277, Lot: 6. Estimate $5000.
Sold for $5000. This amount does not include the buyer’s fee.

SICILY, Akragas. Circa 409-406 BC. AR Tetradrachm (28mm, 14.52 g, 11h). Charioteer driving fast quadriga right; above, Nike flying left, crowning charioteer; crab in exergue / Two eagles standing right on dead hare lying on rock, one eagle raising its head, the other tearing at hare with beak and raising wings. Seltman, Engravers 6 (dies E/ζ); Rizzo pl. II, 1; SNG Lloyd 818 = Pozzi 388; BMC 57; Dewing 561; Jameson 1889; Ward 139; de Luynes 859 (all from the same dies). VF, toned, corroded surfaces. Rare.


Ex Numismatica Ars Classica E (4 April 1995), lot 2150.

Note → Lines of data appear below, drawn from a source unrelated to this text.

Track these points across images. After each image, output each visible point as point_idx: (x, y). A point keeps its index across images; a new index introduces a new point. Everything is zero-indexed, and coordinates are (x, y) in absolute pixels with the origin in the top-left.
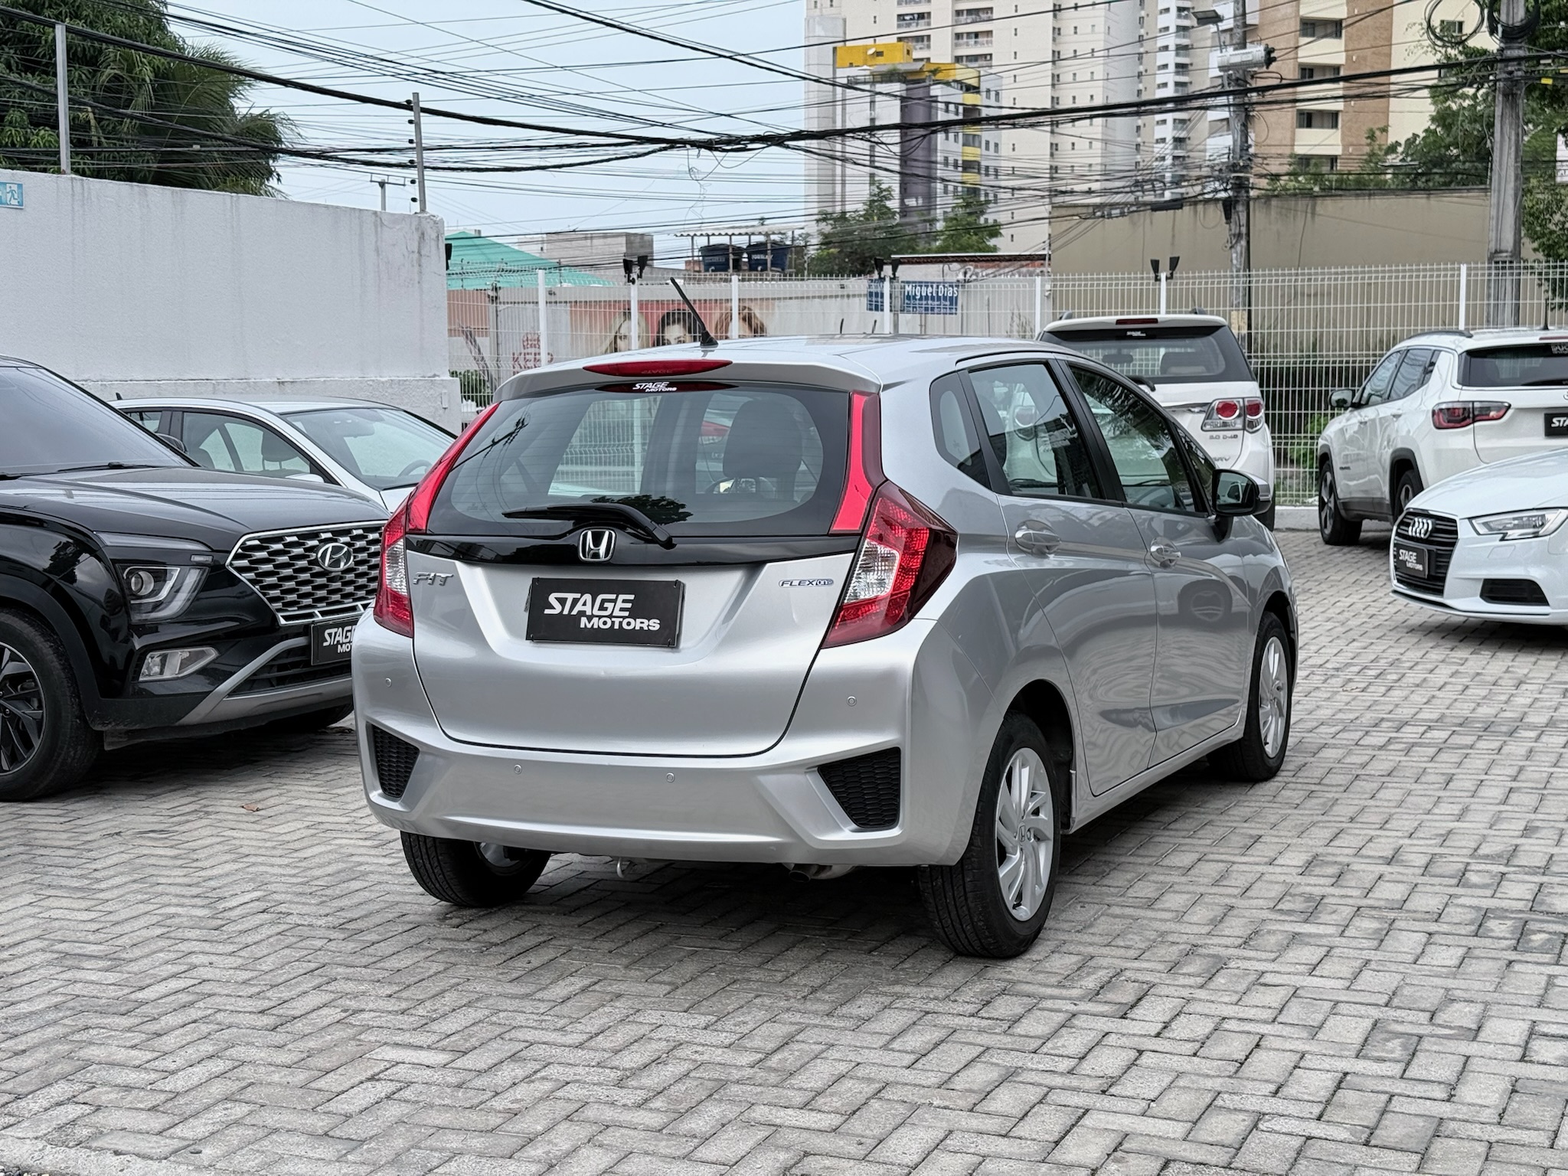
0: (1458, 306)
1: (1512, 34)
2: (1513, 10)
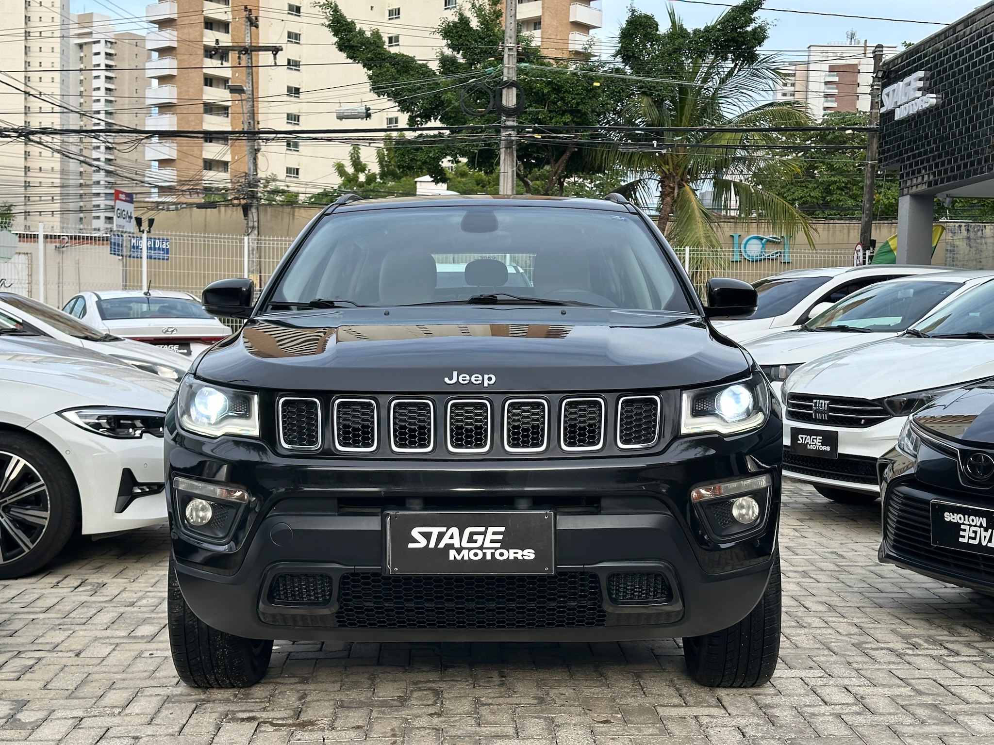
1: (509, 113)
2: (510, 98)
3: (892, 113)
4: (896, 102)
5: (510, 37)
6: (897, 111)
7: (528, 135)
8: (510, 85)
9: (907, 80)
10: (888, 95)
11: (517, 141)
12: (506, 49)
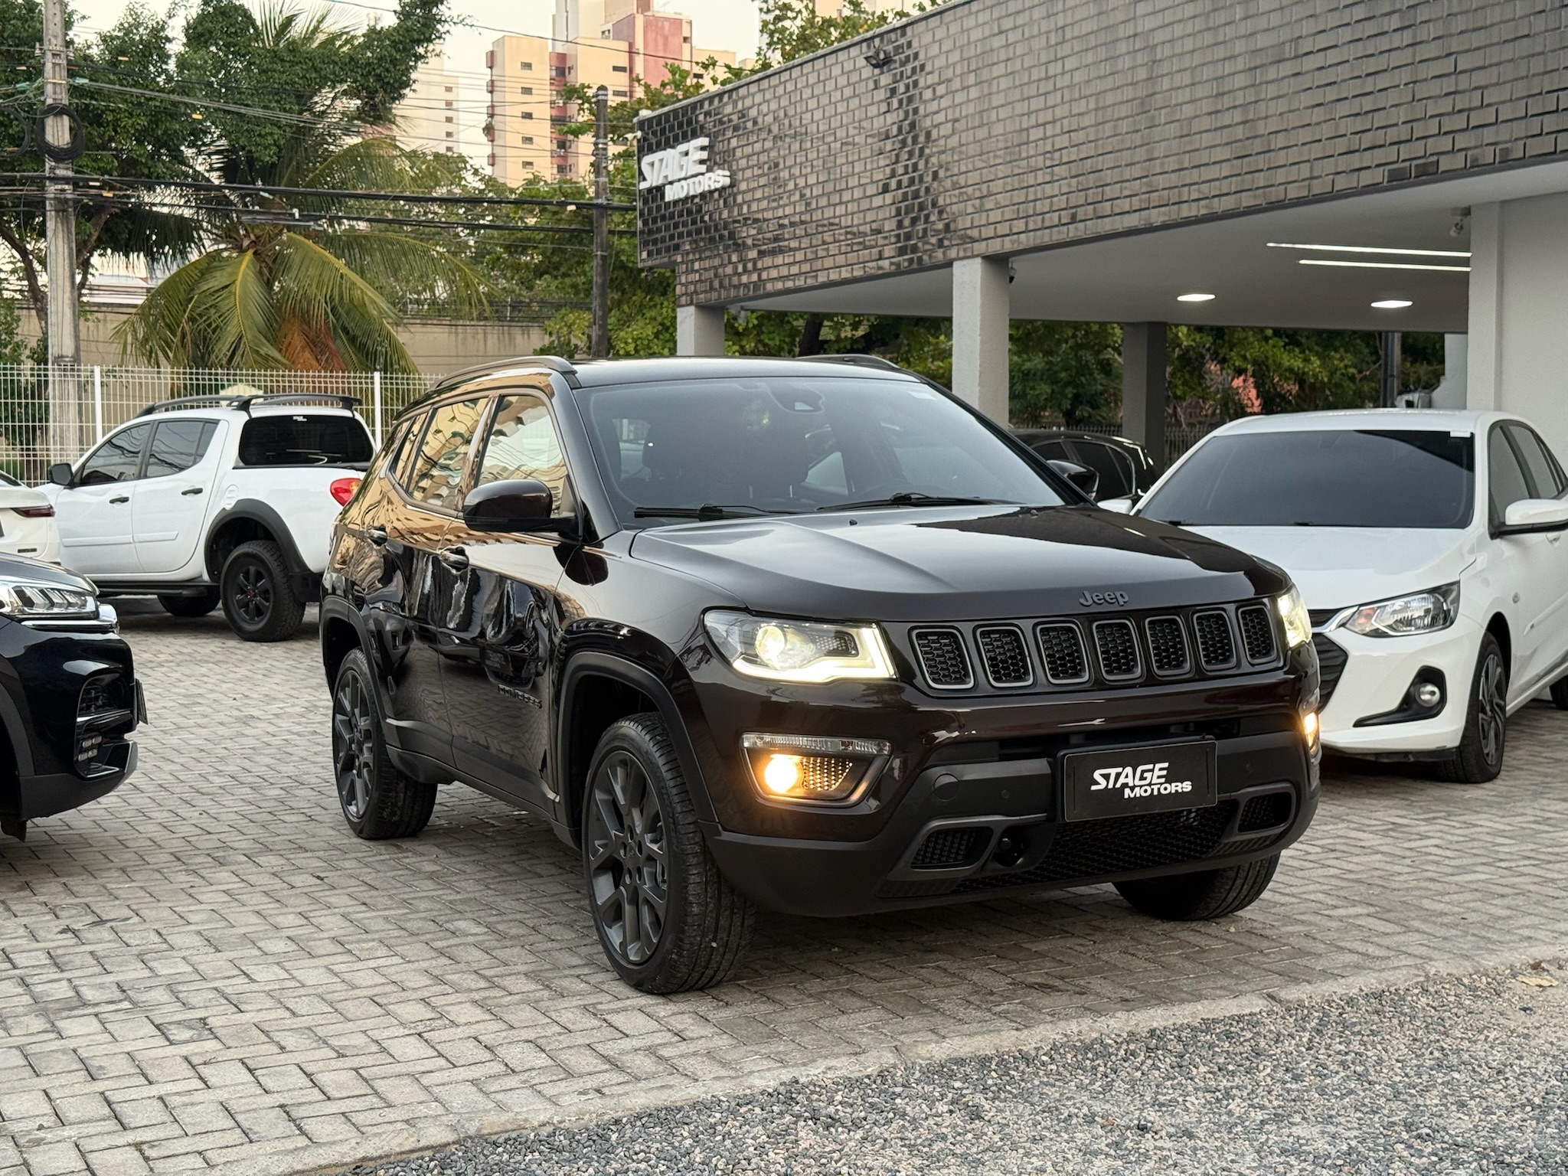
0: (93, 406)
1: (59, 155)
2: (58, 132)
3: (660, 189)
4: (666, 177)
5: (55, 37)
6: (668, 187)
7: (93, 192)
8: (57, 111)
9: (682, 147)
10: (652, 164)
11: (76, 202)
12: (49, 55)
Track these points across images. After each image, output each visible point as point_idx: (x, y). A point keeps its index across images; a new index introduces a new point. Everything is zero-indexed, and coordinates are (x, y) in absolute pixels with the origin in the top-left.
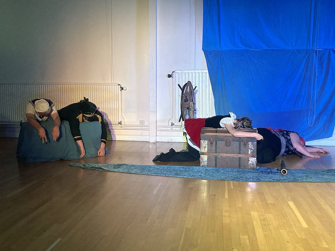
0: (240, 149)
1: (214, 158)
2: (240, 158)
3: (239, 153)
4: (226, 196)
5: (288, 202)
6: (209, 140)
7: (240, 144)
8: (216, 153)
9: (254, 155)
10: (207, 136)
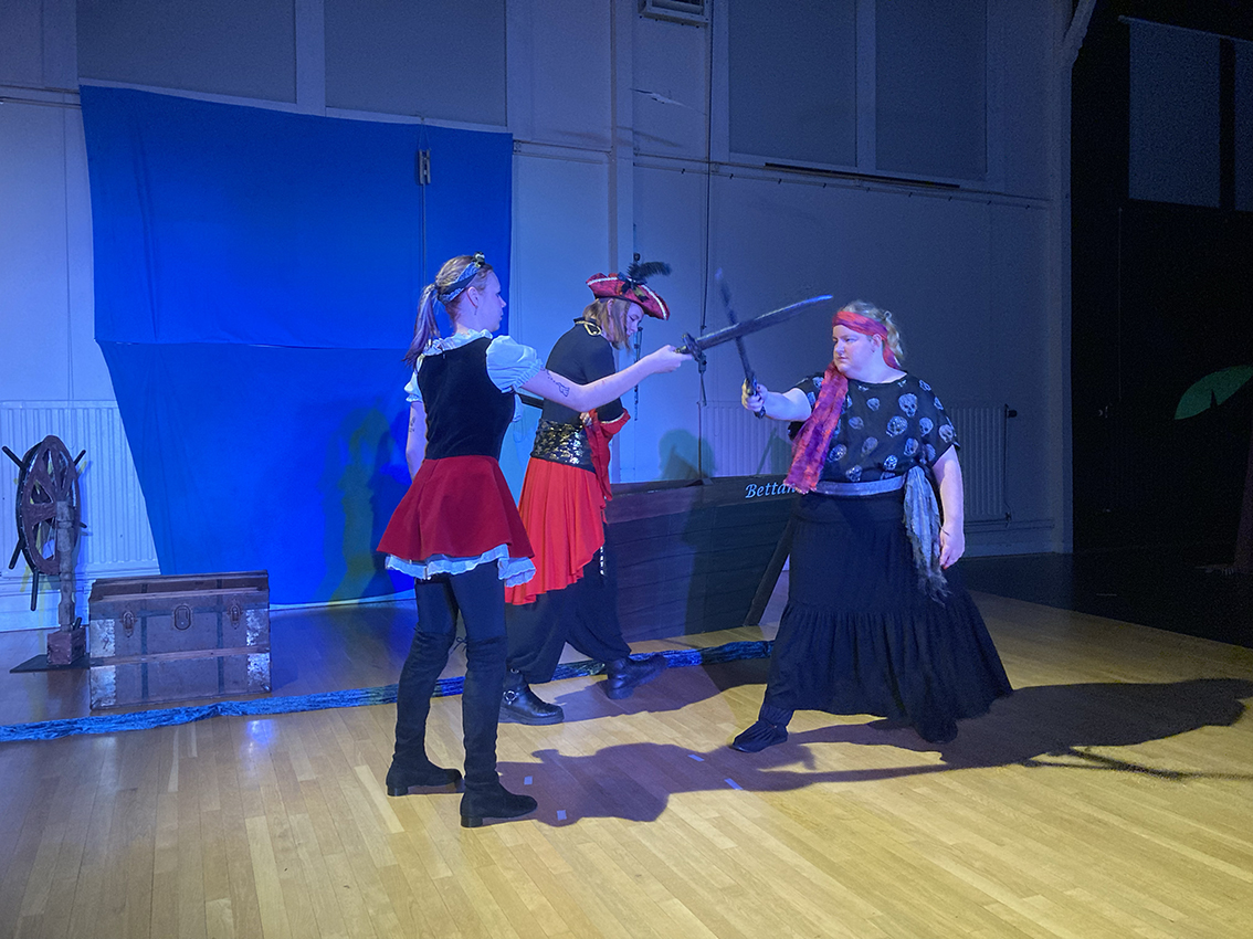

The symbols most associated with the coinage of Akragas are the eagle and the crab. Sometime after 420 BC, the Akragantines replaced the single eagle with a pair of eagles standing on a hare, the inspiration for which must have come from the Agamemnon of Aeschylus where men saw two eagles, representing Agamemnon and Menelaos, feasting upon a pregnant hare. It has always been believed that the city's dekadrachms were issued to celebrate the victory of Exainetos, an Akragantine, at the Olympic Games in 412 BC. It seems more likely, however, that they were part of the war preparations of Akragas against their enemy Carthage shortly before 406 BC.